WHAT TO WORK ON → Everything from the line containing "For every layout" to the last line of the data below should be copied word for word, and nothing else.

◇ ◇ ◇ ◇ ◇

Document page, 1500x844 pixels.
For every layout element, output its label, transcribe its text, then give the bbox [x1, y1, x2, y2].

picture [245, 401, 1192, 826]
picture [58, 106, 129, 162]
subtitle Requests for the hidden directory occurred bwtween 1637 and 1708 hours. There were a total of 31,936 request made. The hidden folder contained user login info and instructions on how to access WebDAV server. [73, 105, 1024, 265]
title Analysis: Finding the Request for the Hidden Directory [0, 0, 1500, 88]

◇ ◇ ◇ ◇ ◇

WRITTEN ANSWER →
For every layout element, output its label, transcribe its text, then give the bbox [x1, y1, x2, y2].

picture [245, 401, 1192, 826]
picture [58, 106, 129, 162]
subtitle Requests for the hidden directory occurred bwtween 1637 and 1708 hours. There were a total of 31,936 request made. The hidden folder contained user login info and instructions on how to access WebDAV server. [73, 105, 1024, 265]
title Analysis: Finding the Request for the Hidden Directory [0, 0, 1500, 88]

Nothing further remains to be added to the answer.